What the task asks:
Could you copy every entry exactly, dropping the pictures?

[Entries provided Boundary: Start]

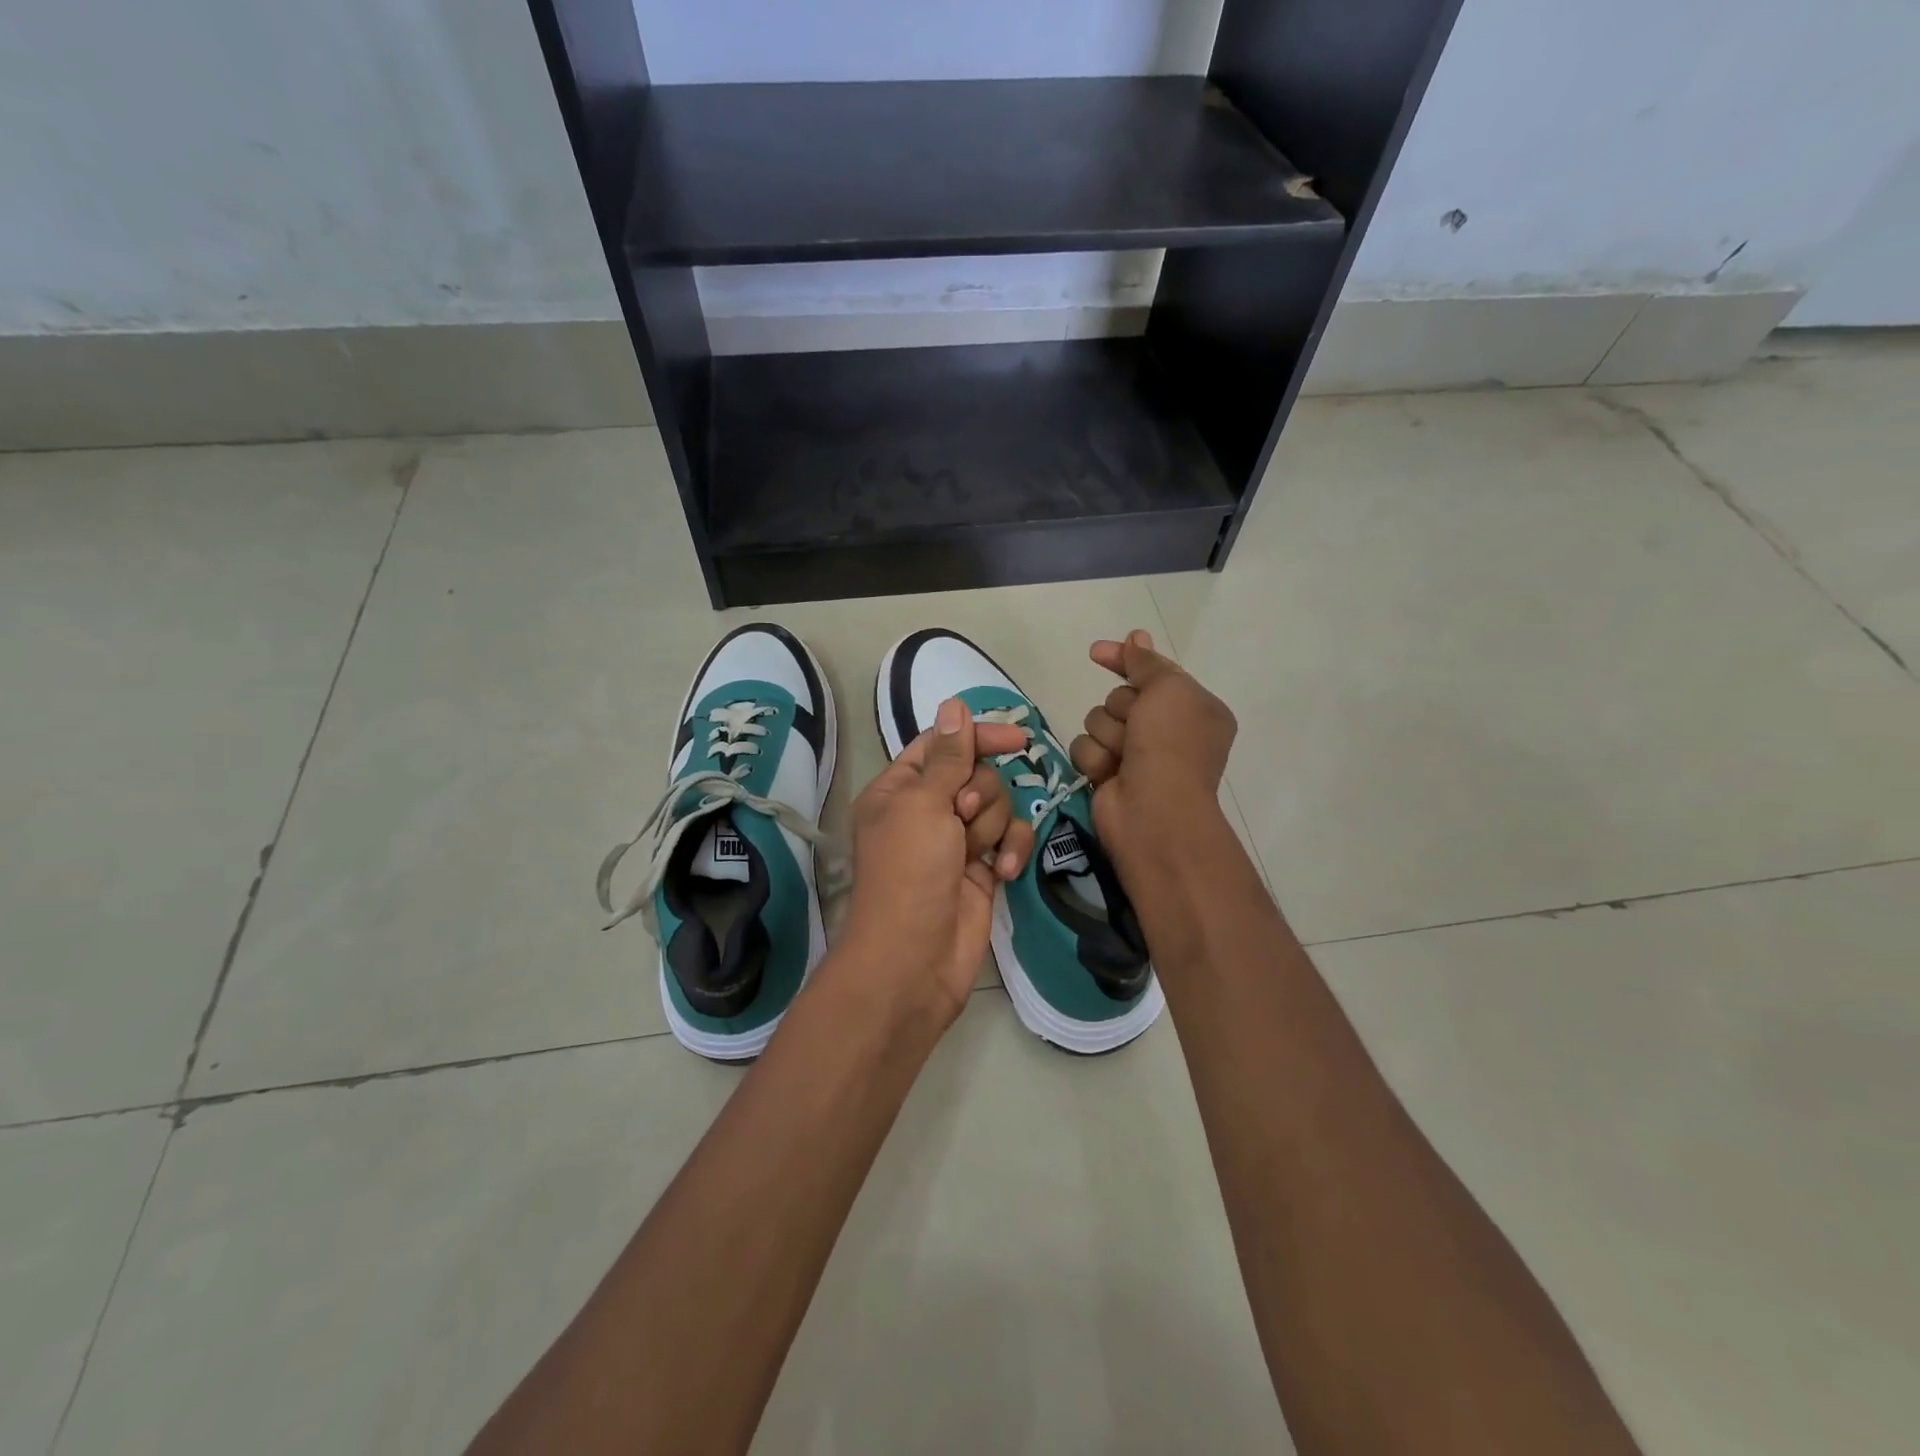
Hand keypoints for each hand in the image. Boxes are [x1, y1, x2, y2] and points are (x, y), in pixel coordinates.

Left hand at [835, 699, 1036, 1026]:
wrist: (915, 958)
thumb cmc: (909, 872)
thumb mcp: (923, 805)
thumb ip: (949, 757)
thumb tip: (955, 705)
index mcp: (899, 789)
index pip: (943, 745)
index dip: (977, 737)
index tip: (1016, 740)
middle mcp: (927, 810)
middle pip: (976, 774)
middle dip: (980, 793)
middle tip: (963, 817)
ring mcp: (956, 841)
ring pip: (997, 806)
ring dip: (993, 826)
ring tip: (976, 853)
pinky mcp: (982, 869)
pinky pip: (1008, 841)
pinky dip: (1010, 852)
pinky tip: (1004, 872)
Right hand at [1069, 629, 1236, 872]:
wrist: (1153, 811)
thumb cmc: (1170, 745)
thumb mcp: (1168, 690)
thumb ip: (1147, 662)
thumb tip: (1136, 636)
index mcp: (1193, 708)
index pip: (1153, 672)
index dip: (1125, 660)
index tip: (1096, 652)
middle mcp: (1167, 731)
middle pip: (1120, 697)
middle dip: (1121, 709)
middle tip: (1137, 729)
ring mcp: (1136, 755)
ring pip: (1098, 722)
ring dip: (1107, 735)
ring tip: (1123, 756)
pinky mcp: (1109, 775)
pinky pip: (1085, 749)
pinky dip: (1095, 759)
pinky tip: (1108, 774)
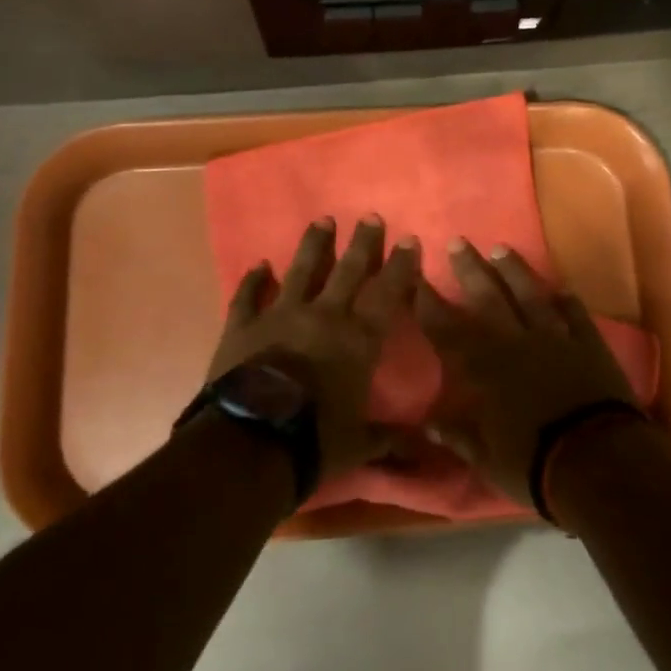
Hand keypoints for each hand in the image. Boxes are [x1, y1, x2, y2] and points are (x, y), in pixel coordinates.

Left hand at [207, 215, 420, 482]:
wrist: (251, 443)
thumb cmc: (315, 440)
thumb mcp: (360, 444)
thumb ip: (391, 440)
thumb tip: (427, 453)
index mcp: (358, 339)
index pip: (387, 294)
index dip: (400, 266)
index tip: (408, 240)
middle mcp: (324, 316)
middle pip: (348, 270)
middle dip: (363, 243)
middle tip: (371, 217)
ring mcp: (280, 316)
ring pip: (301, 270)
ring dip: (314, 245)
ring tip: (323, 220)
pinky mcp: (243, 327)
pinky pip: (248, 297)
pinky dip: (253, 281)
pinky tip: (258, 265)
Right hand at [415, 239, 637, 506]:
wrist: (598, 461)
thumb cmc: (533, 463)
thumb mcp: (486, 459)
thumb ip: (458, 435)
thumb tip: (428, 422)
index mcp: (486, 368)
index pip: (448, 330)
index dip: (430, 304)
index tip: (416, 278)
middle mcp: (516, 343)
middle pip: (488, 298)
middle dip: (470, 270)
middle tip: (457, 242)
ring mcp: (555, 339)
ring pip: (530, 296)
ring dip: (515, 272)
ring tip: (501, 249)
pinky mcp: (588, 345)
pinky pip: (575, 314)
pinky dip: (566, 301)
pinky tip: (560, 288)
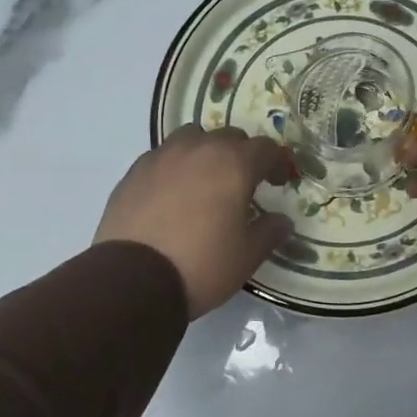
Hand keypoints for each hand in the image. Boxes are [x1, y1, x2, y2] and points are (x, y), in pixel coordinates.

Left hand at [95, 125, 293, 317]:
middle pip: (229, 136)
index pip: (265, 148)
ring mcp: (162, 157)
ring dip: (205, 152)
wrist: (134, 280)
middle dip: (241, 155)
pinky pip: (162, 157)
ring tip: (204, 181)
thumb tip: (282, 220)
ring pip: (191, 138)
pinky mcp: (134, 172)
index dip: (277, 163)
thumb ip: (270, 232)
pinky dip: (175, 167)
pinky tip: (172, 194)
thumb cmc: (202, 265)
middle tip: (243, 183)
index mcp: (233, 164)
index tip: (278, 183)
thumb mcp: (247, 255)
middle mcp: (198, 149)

[Entries provided Boundary: End]

Response to this task:
Hand keypoints for each hand in the image. Boxes are [x1, y1, x2, y2] and points are (x, y), in pixel coordinates.

Left hand at [835, 699, 1036, 1026]:
wrist: (915, 958)
thumb cmc: (909, 872)
thumb mcp: (923, 805)
thumb ip: (949, 757)
thumb tip: (955, 705)
index mcp: (899, 789)
index pip: (943, 745)
index dip: (977, 737)
index tip: (1016, 740)
middle mcp: (927, 810)
middle pip: (976, 774)
middle dip: (980, 793)
middle tip: (963, 817)
ring mcp: (956, 841)
ring pip: (997, 806)
ring dip: (993, 826)
ring tip: (976, 853)
pinky mcp: (982, 869)
pinky pip: (1008, 841)
pinky dip: (1010, 852)
pinky tip: (1004, 872)
Right hand at [1069, 629, 1236, 872]:
wrist: (1153, 811)
thumb cmc: (1170, 745)
thumb mcp: (1168, 690)
thumb ip: (1147, 662)
thumb tip: (1136, 636)
index mcp: (1193, 708)
index pip: (1153, 672)
index dip: (1125, 660)
index tip: (1096, 652)
middle mcp: (1167, 731)
middle pip: (1120, 697)
middle dip: (1121, 709)
middle tip: (1137, 729)
ring mcp: (1136, 755)
ring pip: (1098, 722)
ring dip: (1107, 735)
ring tip: (1123, 756)
pinky mcp: (1109, 775)
pinky pip: (1085, 749)
pinky dip: (1095, 759)
pinky tip: (1108, 774)
Hand keypoints for each hand in the image. Boxes are [x1, y1, x2, y2] and points are (x, y), in pixel coordinates.

Left hand at [207, 215, 420, 482]:
wrist: (251, 443)
thumb cmc: (315, 440)
thumb mcp: (360, 444)
thumb ip: (391, 440)
thumb tip: (427, 453)
index mcp: (358, 339)
index pip: (387, 294)
index dip: (400, 266)
index tip: (408, 240)
middle mcp: (324, 316)
middle pip: (348, 270)
middle dip: (363, 243)
middle tip: (371, 217)
ring mcp: (280, 316)
ring pip: (301, 270)
ring dip: (314, 245)
ring tip: (323, 220)
pinky mcp: (243, 327)
pinky pip: (248, 297)
pinky dip: (253, 281)
pinky tip: (258, 265)
Right hand at [415, 239, 637, 506]:
wrist: (598, 461)
thumb cmc: (533, 463)
thumb mcp: (486, 459)
thumb ip: (458, 435)
thumb tip: (428, 422)
index mcp: (486, 368)
index pip: (448, 330)
index dip: (430, 304)
index tip: (416, 278)
middle mcp: (516, 343)
middle pip: (488, 298)
middle dip: (470, 270)
middle tip: (457, 242)
ring mcp: (555, 339)
ring pip: (530, 296)
ring dip: (515, 272)
ring tip: (501, 249)
pinky mcp: (588, 345)
pinky pip: (575, 314)
pinky dip: (566, 301)
pinky tip: (560, 288)
Hand keypoints for each hand in the image. Boxes are [x1, y1, x2, y2] and points are (x, y), in pixel coordinates.

Left hand at [95, 125, 293, 317]:
middle pip: (229, 136)
index pip: (265, 148)
ring mcp: (162, 157)
ring dip: (205, 152)
wrist: (134, 280)
middle dip: (241, 155)
pinky pip: (162, 157)
ring tip: (204, 181)
thumb tip: (282, 220)
ring pip: (191, 138)
pinky mcp: (134, 172)
index dip: (277, 163)
thumb ip: (270, 232)
pinky dip: (175, 167)
pinky tip: (172, 194)
thumb cmc: (202, 265)
middle tip: (243, 183)
index mcp: (233, 164)
index tip: (278, 183)
thumb mcp: (247, 255)
middle mcp: (198, 149)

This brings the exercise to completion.